My conclusions are these:

  • Wick Communications is going to keep the public notices contract for at least another year. Why? Check the lawyer roster. Wick has the horses, and the deep pockets to pay them.

  • Legally and morally, the Weekly Arizonian should have the contract right now. Why? Check the Arizona Revised Statutes: while they say a qualifying bidder should be a paid-circulation newspaper, they don't say when. At the time the Arizonian submitted its bid, the paper was switching from advertiser-supported free circulation with paid mail subscriptions, to 25-cent-per-copy, point-of-sale circulation, with paid mail subscriptions. That critical move was completed before the commencement of the term of contract. Even according to Spencer Smith, who rendered his opinion for the Santa Cruz County Attorney, the ARS nowhere has anything to say about when these technicalities are to be met. Smith told me that his opinion was based upon his subjective interpretation of the statutes. He further told me that in his opinion, the Arizonian could and would have performed the service of informing Santa Cruz County voters as to the required legal notices, in a satisfactory manner, and that it would have saved the taxpayers money (an estimated $10,000).

  • Next year, the Weekly Arizonian will be back bidding again, and then there will be no question, in Spencer Smith's mind, in Marty Chase's and Holly Hawn's minds, in the minds of the Board of Supervisors, that the Weekly Arizonian is a legit applicant for the contract.

  • All of the above will be moot, unless Santa Cruz County officials find the cajones to stand up to the threat of Wick Communications and their lawyers.

  • The Arizona Revised Statutes, as they apply to this situation, are unconstitutional and out-of-date. Free circulation, advertiser-supported newspapers are the wave of the present and the future in print journalism. Newspapers like the Tucson Weekly, New Times in Phoenix, the Weekly Arizonian and the Weekly Bulletin have simply recognized that paid subscriptions, home delivery, point-of-sales marketing are costly and unnecessary overhead. Advertising pays the bills and allows a newer style of journalism that is currently doing the best job of printing the truth and raising hell.
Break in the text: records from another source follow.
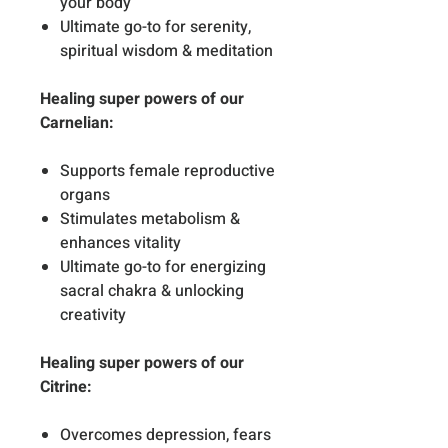
your body
Ultimate go-to for serenity,
spiritual wisdom & meditation
Healing super powers of our
Carnelian:
Supports female reproductive
organs
Stimulates metabolism &
enhances vitality
Ultimate go-to for energizing
sacral chakra & unlocking
creativity
Healing super powers of our
Citrine:
Overcomes depression, fears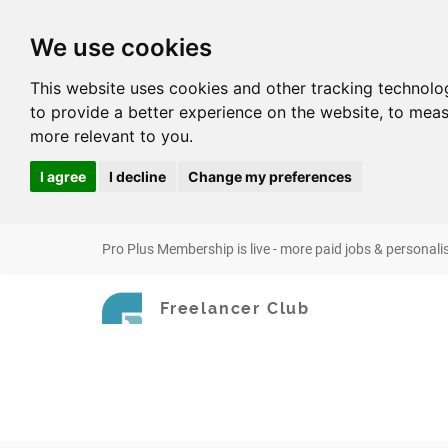
We use cookies
This website uses cookies and other tracking technolo
to provide a better experience on the website
,
to meas
more relevant to you
.
I agree
I decline
Change my preferences
Pro Plus Membership is live - more paid jobs & personali
Freelancer Club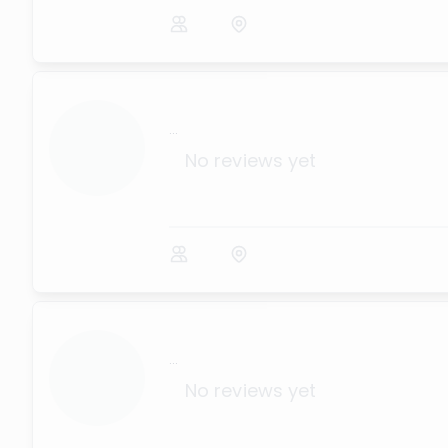
...
No reviews yet
...
No reviews yet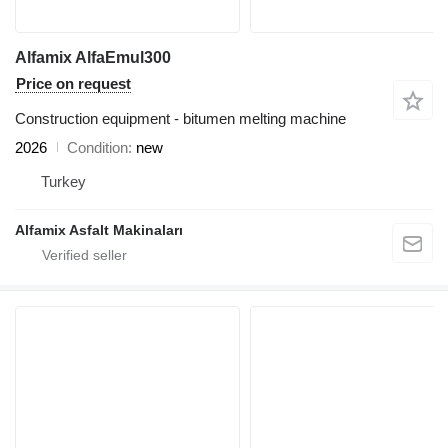
Alfamix AlfaEmul300
Price on request
Construction equipment - bitumen melting machine
2026
Condition
new
Turkey
Alfamix Asfalt Makinaları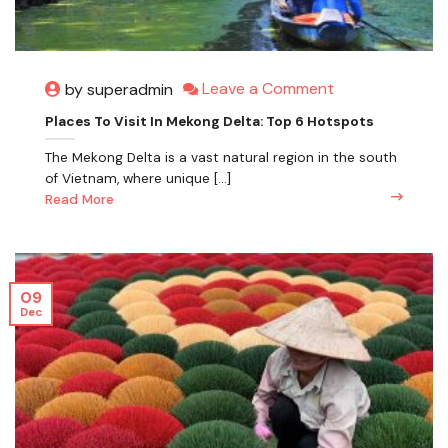
Leave a Comment
by superadmin
Places To Visit In Mekong Delta: Top 6 Hotspots
The Mekong Delta is a vast natural region in the south
of Vietnam, where unique [...]
Read More
09
Dec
  • The Nogales International ought to be ashamed of itself. Why? In a shameless pretense at covering this issue as news, Managing Editor Harold Kitching, under a byline that failed to identify him as such, wrote what we in the biz call a "whore's dream"--meaning a real long thing that did everything but call Mark Maiorana's mom dirty names. Seldom have I read anything in a newspaper that was so full of unattributed allegations, half-truths, untruths, irrelevance and self-serving fabrication. Unless I wrote it myself.

  • Plus, by actual count, he misspelled Maiorana's name 34 times.